No one ever went broke underestimating the intelligence of the American people
Still, much of the above seemed obvious to many of us before the 2004 elections. Were it not for watching GOP candidates, including incumbents who've lived in Bush's bed, running to get distance from his leaden polling numbers, I would doubt. Were it not that leading behind-the-scenes arch-'conservatives' like Richard Vigurie are counselling a retreat; retrenchment in their think tanks and bastions, hoping that somehow the people will turn back to the GOP after a few years (for what?), I'd worry even now.
It's a bitter thing to recognize that what one has put one's trust, faith, belief in is a lie--and that's kept many Repoublicans from looking at the performance of the administration and the GOP Congress and recognizing it for the disaster it is. WHen that faith shatters, the price paid by the GOP will be high, very high.
You were a stranger to sorrow: therefore Fate has cursed you.
The GOP has played politics ruthlessly and with only one objective--power. To a degree, that's the nature of politics; it's not a gentle sport, nor a genteel one. But it does have certain fundamental rules, the foremost of which is that it has to be practiced with the public good foremost in mind. Were the economy glorious and diplomatic success crowning the laurels of military adventure, the people would forgive, forget and ignore a lot--mulcting the public treasury, sex scandals, etc.
But the economy isn't good.
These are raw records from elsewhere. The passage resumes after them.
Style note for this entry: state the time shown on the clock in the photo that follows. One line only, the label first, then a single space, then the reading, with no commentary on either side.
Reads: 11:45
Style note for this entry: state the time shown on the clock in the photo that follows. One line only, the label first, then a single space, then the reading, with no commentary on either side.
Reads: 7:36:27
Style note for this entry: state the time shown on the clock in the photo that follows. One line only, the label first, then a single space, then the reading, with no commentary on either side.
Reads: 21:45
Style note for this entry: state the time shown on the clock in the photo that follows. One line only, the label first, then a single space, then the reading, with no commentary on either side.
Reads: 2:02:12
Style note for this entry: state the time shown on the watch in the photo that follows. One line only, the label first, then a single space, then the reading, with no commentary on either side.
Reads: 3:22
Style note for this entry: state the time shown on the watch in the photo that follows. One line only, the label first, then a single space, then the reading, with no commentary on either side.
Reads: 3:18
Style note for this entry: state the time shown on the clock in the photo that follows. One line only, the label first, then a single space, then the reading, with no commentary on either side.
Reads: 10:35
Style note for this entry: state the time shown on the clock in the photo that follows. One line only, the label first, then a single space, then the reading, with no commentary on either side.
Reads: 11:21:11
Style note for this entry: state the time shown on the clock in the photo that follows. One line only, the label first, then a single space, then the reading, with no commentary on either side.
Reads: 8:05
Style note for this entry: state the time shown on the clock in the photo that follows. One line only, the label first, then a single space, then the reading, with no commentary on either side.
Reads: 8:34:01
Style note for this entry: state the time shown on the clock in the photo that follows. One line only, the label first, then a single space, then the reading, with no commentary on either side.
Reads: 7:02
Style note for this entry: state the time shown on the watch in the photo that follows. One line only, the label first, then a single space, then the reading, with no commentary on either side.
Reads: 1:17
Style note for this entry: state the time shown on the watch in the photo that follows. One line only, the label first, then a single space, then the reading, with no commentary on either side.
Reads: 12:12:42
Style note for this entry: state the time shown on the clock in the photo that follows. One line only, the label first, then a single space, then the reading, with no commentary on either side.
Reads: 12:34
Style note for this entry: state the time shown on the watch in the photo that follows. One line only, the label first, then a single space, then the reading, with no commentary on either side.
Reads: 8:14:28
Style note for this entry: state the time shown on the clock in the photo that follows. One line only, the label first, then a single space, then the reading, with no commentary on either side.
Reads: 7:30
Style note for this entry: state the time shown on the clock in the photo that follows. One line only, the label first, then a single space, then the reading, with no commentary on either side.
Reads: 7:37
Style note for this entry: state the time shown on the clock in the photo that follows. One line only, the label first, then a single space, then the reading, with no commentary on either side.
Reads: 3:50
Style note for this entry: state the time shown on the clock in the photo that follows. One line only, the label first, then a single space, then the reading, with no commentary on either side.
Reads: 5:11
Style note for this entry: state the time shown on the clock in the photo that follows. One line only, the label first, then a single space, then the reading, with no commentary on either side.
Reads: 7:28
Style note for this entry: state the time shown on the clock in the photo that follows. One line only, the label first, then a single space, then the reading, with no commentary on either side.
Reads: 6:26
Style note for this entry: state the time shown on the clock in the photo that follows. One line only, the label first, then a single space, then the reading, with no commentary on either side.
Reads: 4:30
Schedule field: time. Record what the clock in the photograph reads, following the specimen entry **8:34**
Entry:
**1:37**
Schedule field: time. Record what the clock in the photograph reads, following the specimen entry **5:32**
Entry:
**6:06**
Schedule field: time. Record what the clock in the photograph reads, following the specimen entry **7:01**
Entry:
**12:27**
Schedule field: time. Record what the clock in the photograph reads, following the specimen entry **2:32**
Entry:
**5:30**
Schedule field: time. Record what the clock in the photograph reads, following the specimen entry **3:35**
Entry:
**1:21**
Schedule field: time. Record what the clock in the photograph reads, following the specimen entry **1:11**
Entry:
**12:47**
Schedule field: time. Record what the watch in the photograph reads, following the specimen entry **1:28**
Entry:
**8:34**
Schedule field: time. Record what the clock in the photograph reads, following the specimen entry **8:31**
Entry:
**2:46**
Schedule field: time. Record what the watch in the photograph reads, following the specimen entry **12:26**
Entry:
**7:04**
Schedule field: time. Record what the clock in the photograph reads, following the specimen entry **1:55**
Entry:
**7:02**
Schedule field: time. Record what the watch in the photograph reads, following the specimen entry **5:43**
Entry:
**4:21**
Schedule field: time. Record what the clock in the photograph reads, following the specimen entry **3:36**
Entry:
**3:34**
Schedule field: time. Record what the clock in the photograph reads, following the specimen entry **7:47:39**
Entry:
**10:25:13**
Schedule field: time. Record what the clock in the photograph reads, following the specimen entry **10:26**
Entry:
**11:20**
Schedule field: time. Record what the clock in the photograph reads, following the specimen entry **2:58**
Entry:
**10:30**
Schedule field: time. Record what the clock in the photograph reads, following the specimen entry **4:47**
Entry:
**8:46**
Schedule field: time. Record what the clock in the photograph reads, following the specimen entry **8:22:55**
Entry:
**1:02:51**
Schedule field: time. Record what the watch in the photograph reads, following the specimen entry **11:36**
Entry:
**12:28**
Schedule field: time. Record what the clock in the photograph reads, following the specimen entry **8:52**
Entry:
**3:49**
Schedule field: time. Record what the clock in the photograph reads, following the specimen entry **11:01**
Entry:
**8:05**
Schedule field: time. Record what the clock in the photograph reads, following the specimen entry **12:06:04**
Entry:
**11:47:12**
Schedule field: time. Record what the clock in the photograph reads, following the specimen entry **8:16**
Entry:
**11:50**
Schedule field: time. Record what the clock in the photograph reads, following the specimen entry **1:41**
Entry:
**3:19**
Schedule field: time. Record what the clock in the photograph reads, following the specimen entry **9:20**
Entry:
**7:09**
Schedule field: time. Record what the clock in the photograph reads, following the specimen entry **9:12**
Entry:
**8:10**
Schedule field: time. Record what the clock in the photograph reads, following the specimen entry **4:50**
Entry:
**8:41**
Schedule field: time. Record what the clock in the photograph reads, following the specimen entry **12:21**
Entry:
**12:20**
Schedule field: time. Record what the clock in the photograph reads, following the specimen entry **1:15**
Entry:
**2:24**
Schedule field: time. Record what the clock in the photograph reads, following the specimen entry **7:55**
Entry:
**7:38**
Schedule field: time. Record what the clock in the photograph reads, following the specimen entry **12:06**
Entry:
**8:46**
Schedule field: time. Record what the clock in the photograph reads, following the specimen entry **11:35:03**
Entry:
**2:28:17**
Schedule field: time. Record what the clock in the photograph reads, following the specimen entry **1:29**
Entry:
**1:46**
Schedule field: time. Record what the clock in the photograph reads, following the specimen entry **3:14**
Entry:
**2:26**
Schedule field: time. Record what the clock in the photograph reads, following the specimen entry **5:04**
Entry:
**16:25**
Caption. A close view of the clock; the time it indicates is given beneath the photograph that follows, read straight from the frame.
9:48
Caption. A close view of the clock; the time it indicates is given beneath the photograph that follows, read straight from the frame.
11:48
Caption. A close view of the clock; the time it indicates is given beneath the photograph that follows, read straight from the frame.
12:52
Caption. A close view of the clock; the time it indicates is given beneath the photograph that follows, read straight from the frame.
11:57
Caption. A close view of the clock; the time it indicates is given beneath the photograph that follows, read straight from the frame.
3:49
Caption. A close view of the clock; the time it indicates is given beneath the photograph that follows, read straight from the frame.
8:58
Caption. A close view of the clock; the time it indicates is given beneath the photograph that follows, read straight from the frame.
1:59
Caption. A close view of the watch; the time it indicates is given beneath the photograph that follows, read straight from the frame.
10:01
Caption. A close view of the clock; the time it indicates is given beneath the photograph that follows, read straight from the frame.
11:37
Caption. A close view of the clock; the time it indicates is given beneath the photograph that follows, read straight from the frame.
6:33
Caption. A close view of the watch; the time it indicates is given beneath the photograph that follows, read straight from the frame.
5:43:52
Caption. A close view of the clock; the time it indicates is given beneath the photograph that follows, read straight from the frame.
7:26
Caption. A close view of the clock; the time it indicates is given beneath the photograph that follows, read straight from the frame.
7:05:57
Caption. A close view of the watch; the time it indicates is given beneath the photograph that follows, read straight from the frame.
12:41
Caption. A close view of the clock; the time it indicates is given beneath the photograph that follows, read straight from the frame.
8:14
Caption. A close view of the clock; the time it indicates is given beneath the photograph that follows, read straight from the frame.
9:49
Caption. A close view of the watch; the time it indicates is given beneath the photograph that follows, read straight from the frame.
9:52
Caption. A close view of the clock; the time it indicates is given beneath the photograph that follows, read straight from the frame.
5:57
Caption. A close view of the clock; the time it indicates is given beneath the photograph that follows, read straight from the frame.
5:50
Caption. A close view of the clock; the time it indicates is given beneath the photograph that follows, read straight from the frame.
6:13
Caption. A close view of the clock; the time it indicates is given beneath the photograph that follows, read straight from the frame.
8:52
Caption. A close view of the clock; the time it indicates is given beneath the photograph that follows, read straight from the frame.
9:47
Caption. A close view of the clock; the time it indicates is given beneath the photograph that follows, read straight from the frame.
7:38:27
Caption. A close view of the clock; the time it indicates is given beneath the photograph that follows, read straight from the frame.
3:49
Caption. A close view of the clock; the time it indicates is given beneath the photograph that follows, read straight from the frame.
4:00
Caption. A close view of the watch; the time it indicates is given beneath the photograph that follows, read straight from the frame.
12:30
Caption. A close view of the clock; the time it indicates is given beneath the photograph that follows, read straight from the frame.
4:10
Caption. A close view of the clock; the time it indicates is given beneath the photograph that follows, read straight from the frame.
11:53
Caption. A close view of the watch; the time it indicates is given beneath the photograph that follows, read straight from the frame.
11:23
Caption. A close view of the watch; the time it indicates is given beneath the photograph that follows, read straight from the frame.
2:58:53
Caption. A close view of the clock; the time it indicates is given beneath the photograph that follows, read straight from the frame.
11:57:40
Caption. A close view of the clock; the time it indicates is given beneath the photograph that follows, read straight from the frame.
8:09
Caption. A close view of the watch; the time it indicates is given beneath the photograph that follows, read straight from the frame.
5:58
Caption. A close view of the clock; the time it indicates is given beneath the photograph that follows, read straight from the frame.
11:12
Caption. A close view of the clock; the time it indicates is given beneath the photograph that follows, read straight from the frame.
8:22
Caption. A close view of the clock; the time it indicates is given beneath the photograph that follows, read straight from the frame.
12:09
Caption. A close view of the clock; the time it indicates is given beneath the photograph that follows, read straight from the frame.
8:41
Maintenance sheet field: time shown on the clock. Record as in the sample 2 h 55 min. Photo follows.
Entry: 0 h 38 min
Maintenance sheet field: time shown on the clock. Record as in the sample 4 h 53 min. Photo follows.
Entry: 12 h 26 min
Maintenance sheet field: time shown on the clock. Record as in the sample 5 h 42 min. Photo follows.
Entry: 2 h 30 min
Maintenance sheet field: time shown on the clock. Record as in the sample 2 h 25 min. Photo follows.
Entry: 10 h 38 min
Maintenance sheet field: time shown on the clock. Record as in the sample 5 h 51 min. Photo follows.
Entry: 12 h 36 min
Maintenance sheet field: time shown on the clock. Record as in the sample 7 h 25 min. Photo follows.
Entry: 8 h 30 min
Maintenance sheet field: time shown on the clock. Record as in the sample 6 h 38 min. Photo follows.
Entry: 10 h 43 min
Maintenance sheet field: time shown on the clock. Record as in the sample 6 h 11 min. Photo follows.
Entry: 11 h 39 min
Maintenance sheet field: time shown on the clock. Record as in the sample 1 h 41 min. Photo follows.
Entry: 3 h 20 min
Diplomacy appears to have been made a prostitute for military and political short term objectives, and military adventures are... well... just this side of disasterous--so far. All the evidence tends to suggest that the sacrifice of American lives (not to mention the long civilian casualty list in Iraq), treasure, and international stature will have been for nothing. In terms of history, this administration promises to be the Ozymandias Administration; nothing but vainglorious boasts inscribed... surrounded by vast wastelands.
And this will all have been done under the rubric of "compassionate conservatism," in an era where the GOP has had almost unfettered control of the entire apparatus of government.
Fate will not be kind to such incompetence and failure. It's that which leads me to think that the near future holds an elephant's graveyard. Better to fashion a new party, devoid of the baggage and evil-reputation staining the GOP, to forge new alliances, than to try to persuade people who remember just how bad conservative control of government can be.